Top of EXERCISE DATA

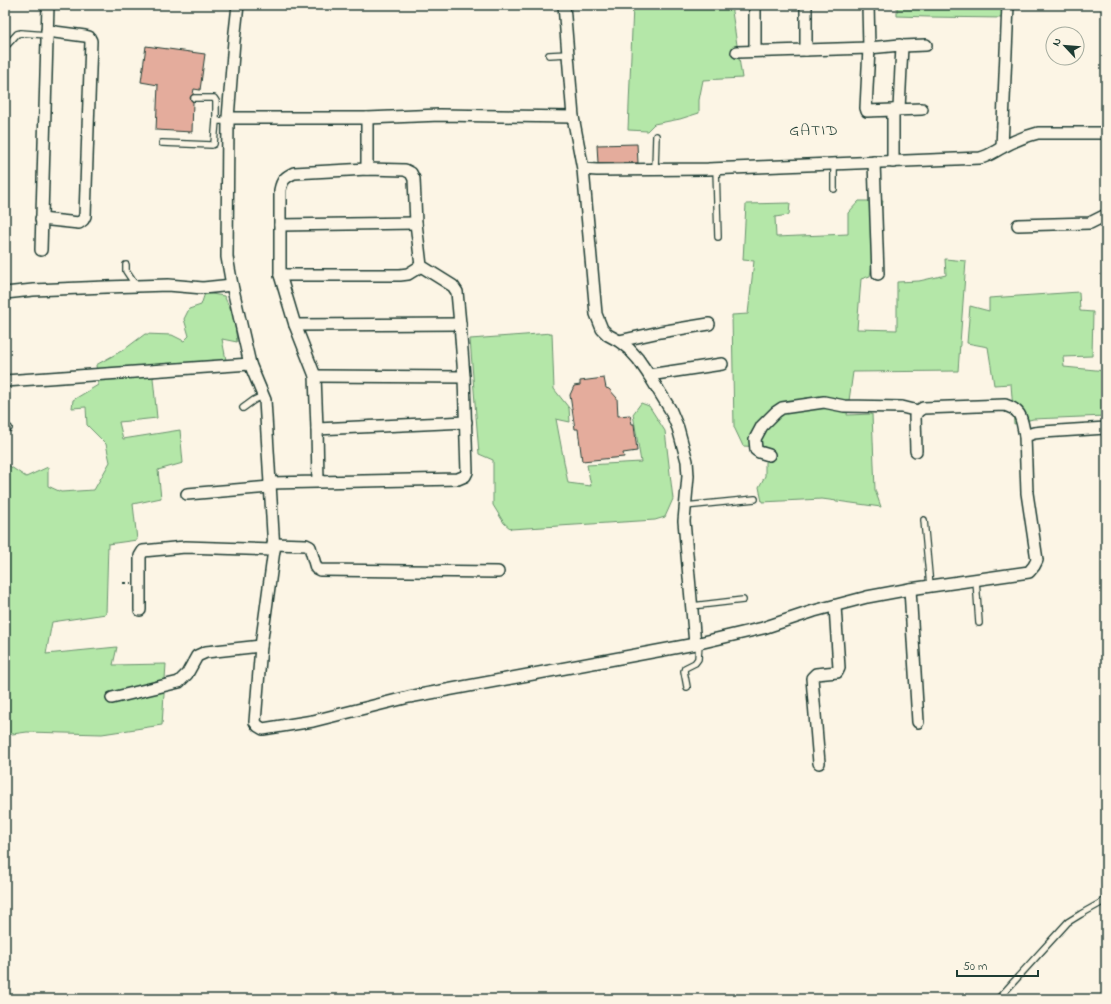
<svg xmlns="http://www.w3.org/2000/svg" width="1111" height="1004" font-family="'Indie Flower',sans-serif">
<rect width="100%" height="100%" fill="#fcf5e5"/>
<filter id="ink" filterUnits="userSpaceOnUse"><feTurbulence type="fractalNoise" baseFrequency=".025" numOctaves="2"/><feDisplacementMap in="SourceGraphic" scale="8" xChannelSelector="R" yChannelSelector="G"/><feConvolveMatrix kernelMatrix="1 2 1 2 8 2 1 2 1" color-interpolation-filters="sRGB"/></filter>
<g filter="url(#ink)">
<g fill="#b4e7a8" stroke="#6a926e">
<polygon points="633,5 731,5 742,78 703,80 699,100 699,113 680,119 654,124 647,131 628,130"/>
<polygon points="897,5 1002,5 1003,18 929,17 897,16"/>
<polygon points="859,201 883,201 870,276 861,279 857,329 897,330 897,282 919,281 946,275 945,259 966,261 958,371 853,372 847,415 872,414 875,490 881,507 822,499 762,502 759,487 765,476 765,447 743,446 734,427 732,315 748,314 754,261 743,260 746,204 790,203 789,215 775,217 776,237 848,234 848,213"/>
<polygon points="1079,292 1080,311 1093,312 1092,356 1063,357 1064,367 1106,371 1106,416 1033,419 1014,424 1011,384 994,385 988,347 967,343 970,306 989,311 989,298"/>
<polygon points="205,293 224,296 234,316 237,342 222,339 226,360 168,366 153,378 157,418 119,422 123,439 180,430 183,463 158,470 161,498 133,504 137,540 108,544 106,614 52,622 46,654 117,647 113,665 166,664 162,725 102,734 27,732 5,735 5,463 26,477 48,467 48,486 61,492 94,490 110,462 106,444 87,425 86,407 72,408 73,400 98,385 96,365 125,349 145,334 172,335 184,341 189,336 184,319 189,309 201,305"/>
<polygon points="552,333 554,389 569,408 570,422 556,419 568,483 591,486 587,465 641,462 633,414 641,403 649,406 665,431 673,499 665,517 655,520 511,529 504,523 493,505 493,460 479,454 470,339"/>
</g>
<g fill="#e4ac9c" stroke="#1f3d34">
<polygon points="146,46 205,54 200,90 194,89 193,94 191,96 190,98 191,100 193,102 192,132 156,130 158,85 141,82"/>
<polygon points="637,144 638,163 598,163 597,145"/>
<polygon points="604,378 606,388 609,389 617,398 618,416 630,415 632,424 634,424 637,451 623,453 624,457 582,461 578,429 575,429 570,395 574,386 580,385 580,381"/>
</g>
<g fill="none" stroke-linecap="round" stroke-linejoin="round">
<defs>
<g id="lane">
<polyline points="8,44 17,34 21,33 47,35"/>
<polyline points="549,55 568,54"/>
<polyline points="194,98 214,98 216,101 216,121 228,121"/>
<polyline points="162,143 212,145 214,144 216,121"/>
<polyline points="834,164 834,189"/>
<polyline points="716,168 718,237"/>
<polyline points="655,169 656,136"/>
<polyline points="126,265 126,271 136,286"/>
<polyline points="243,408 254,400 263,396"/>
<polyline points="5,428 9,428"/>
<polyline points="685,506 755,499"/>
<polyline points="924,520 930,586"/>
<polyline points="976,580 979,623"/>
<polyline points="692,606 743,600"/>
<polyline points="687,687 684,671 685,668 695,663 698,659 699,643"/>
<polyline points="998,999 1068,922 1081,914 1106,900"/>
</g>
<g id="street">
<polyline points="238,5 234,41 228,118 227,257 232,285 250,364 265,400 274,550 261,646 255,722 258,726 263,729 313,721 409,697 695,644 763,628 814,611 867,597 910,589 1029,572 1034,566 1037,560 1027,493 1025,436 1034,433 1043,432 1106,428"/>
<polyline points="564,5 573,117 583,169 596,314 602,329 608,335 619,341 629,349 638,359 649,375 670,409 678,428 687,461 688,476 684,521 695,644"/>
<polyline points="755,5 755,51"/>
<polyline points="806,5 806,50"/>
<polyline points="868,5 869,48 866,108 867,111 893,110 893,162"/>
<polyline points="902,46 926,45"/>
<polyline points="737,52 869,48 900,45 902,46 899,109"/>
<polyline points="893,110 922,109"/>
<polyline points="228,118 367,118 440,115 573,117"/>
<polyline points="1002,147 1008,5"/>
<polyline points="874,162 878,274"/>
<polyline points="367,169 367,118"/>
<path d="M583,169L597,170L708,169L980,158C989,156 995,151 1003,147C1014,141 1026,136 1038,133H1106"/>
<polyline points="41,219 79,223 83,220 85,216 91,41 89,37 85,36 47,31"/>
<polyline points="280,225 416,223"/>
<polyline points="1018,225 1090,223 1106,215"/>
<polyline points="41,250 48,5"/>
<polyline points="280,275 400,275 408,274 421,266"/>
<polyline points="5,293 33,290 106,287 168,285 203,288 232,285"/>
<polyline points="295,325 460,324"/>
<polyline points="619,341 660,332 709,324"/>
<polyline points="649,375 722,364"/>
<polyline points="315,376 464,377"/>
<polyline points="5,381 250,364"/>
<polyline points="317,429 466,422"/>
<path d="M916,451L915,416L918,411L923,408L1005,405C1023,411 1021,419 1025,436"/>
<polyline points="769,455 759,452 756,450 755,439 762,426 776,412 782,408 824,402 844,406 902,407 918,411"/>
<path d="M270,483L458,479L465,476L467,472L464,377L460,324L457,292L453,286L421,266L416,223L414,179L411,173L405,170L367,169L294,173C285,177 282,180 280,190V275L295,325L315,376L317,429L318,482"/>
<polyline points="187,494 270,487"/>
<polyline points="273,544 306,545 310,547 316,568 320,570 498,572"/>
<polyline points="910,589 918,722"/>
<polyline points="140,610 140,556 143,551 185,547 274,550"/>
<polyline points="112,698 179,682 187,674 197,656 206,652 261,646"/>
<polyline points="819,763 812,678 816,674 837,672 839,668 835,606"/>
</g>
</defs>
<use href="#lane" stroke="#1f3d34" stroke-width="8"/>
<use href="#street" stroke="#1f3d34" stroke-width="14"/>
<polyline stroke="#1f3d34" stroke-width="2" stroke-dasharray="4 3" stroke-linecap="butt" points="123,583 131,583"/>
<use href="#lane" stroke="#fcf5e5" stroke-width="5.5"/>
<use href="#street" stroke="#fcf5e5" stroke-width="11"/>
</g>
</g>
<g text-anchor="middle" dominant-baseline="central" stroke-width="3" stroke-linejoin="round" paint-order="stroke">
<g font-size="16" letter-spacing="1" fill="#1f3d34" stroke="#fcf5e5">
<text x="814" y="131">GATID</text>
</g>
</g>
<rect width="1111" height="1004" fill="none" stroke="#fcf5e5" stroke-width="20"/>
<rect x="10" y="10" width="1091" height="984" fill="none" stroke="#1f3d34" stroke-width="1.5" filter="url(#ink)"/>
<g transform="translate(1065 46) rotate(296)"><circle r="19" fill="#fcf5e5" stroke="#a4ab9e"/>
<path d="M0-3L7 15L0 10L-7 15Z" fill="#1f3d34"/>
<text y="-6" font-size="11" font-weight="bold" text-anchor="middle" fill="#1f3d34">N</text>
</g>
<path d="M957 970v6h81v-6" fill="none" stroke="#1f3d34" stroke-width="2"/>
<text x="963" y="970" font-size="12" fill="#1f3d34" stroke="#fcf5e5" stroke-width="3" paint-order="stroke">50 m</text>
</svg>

Bottom of EXERCISE DATA

» **YOUR OBJECTIVE**:
Carry over each record above character for character, with the pictures left out.

» **REPLY TO THE TASK**:
<svg xmlns="http://www.w3.org/2000/svg" width="1111" height="1004" font-family="'Indie Flower',sans-serif">
<rect width="100%" height="100%" fill="#fcf5e5"/>
<filter id="ink" filterUnits="userSpaceOnUse"><feTurbulence type="fractalNoise" baseFrequency=".025" numOctaves="2"/><feDisplacementMap in="SourceGraphic" scale="8" xChannelSelector="R" yChannelSelector="G"/><feConvolveMatrix kernelMatrix="1 2 1 2 8 2 1 2 1" color-interpolation-filters="sRGB"/></filter>
<g filter="url(#ink)">
<g fill="#b4e7a8" stroke="#6a926e">
<polygon points="633,5 731,5 742,78 703,80 699,100 699,113 680,119 654,124 647,131 628,130"/>
<polygon points="897,5 1002,5 1003,18 929,17 897,16"/>
<polygon points="859,201 883,201 870,276 861,279 857,329 897,330 897,282 919,281 946,275 945,259 966,261 958,371 853,372 847,415 872,414 875,490 881,507 822,499 762,502 759,487 765,476 765,447 743,446 734,427 732,315 748,314 754,261 743,260 746,204 790,203 789,215 775,217 776,237 848,234 848,213"/>
<polygon points="1079,292 1080,311 1093,312 1092,356 1063,357 1064,367 1106,371 1106,416 1033,419 1014,424 1011,384 994,385 988,347 967,343 970,306 989,311 989,298"/>
<polygon points="205,293 224,296 234,316 237,342 222,339 226,360 168,366 153,378 157,418 119,422 123,439 180,430 183,463 158,470 161,498 133,504 137,540 108,544 106,614 52,622 46,654 117,647 113,665 166,664 162,725 102,734 27,732 5,735 5,463 26,477 48,467 48,486 61,492 94,490 110,462 106,444 87,425 86,407 72,408 73,400 98,385 96,365 125,349 145,334 172,335 184,341 189,336 184,319 189,309 201,305"/>
<polygon points="552,333 554,389 569,408 570,422 556,419 568,483 591,486 587,465 641,462 633,414 641,403 649,406 665,431 673,499 665,517 655,520 511,529 504,523 493,505 493,460 479,454 470,339"/>
</g>
<g fill="#e4ac9c" stroke="#1f3d34">
<polygon points="146,46 205,54 200,90 194,89 193,94 191,96 190,98 191,100 193,102 192,132 156,130 158,85 141,82"/>
<polygon points="637,144 638,163 598,163 597,145"/>
<polygon points="604,378 606,388 609,389 617,398 618,416 630,415 632,424 634,424 637,451 623,453 624,457 582,461 578,429 575,429 570,395 574,386 580,385 580,381"/>
</g>
<g fill="none" stroke-linecap="round" stroke-linejoin="round">
<defs>
<g id="lane">
<polyline points="8,44 17,34 21,33 47,35"/>
<polyline points="549,55 568,54"/>
<polyline points="194,98 214,98 216,101 216,121 228,121"/>
<polyline points="162,143 212,145 214,144 216,121"/>
<polyline points="834,164 834,189"/>
<polyline points="716,168 718,237"/>
<polyline points="655,169 656,136"/>
<polyline points="126,265 126,271 136,286"/>
<polyline points="243,408 254,400 263,396"/>
<polyline points="5,428 9,428"/>
<polyline points="685,506 755,499"/>
<polyline points="924,520 930,586"/>
<polyline points="976,580 979,623"/>
<polyline points="692,606 743,600"/>
<polyline points="687,687 684,671 685,668 695,663 698,659 699,643"/>
<polyline points="998,999 1068,922 1081,914 1106,900"/>
</g>
<g id="street">
<polyline points="238,5 234,41 228,118 227,257 232,285 250,364 265,400 274,550 261,646 255,722 258,726 263,729 313,721 409,697 695,644 763,628 814,611 867,597 910,589 1029,572 1034,566 1037,560 1027,493 1025,436 1034,433 1043,432 1106,428"/>
<polyline points="564,5 573,117 583,169 596,314 602,329 608,335 619,341 629,349 638,359 649,375 670,409 678,428 687,461 688,476 684,521 695,644"/>
<polyline points="755,5 755,51"/>
<polyline points="806,5 806,50"/>
<polyline points="868,5 869,48 866,108 867,111 893,110 893,162"/>
<polyline points="902,46 926,45"/>
<polyline points="737,52 869,48 900,45 902,46 899,109"/>
<polyline points="893,110 922,109"/>
<polyline points="228,118 367,118 440,115 573,117"/>
<polyline points="1002,147 1008,5"/>
<polyline points="874,162 878,274"/>
<polyline points="367,169 367,118"/>
<path d="M583,169L597,170L708,169L980,158C989,156 995,151 1003,147C1014,141 1026,136 1038,133H1106"/>
<polyline points="41,219 79,223 83,220 85,216 91,41 89,37 85,36 47,31"/>
<polyline points="280,225 416,223"/>
<polyline points="1018,225 1090,223 1106,215"/>
<polyline points="41,250 48,5"/>
<polyline points="280,275 400,275 408,274 421,266"/>
<polyline points="5,293 33,290 106,287 168,285 203,288 232,285"/>
<polyline points="295,325 460,324"/>
<polyline points="619,341 660,332 709,324"/>
<polyline points="649,375 722,364"/>
<polyline points="315,376 464,377"/>
<polyline points="5,381 250,364"/>
<polyline points="317,429 466,422"/>
<path d="M916,451L915,416L918,411L923,408L1005,405C1023,411 1021,419 1025,436"/>
<polyline points="769,455 759,452 756,450 755,439 762,426 776,412 782,408 824,402 844,406 902,407 918,411"/>
<path d="M270,483L458,479L465,476L467,472L464,377L460,324L457,292L453,286L421,266L416,223L414,179L411,173L405,170L367,169L294,173C285,177 282,180 280,190V275L295,325L315,376L317,429L318,482"/>
<polyline points="187,494 270,487"/>
<polyline points="273,544 306,545 310,547 316,568 320,570 498,572"/>
<polyline points="910,589 918,722"/>
<polyline points="140,610 140,556 143,551 185,547 274,550"/>
<polyline points="112,698 179,682 187,674 197,656 206,652 261,646"/>
<polyline points="819,763 812,678 816,674 837,672 839,668 835,606"/>
</g>
</defs>
<use href="#lane" stroke="#1f3d34" stroke-width="8"/>
<use href="#street" stroke="#1f3d34" stroke-width="14"/>
<polyline stroke="#1f3d34" stroke-width="2" stroke-dasharray="4 3" stroke-linecap="butt" points="123,583 131,583"/>
<use href="#lane" stroke="#fcf5e5" stroke-width="5.5"/>
<use href="#street" stroke="#fcf5e5" stroke-width="11"/>
</g>
</g>
<g text-anchor="middle" dominant-baseline="central" stroke-width="3" stroke-linejoin="round" paint-order="stroke">
<g font-size="16" letter-spacing="1" fill="#1f3d34" stroke="#fcf5e5">
<text x="814" y="131">GATID</text>
</g>
</g>
<rect width="1111" height="1004" fill="none" stroke="#fcf5e5" stroke-width="20"/>
<rect x="10" y="10" width="1091" height="984" fill="none" stroke="#1f3d34" stroke-width="1.5" filter="url(#ink)"/>
<g transform="translate(1065 46) rotate(296)"><circle r="19" fill="#fcf5e5" stroke="#a4ab9e"/>
<path d="M0-3L7 15L0 10L-7 15Z" fill="#1f3d34"/>
<text y="-6" font-size="11" font-weight="bold" text-anchor="middle" fill="#1f3d34">N</text>
</g>
<path d="M957 970v6h81v-6" fill="none" stroke="#1f3d34" stroke-width="2"/>
<text x="963" y="970" font-size="12" fill="#1f3d34" stroke="#fcf5e5" stroke-width="3" paint-order="stroke">50 m</text>
</svg>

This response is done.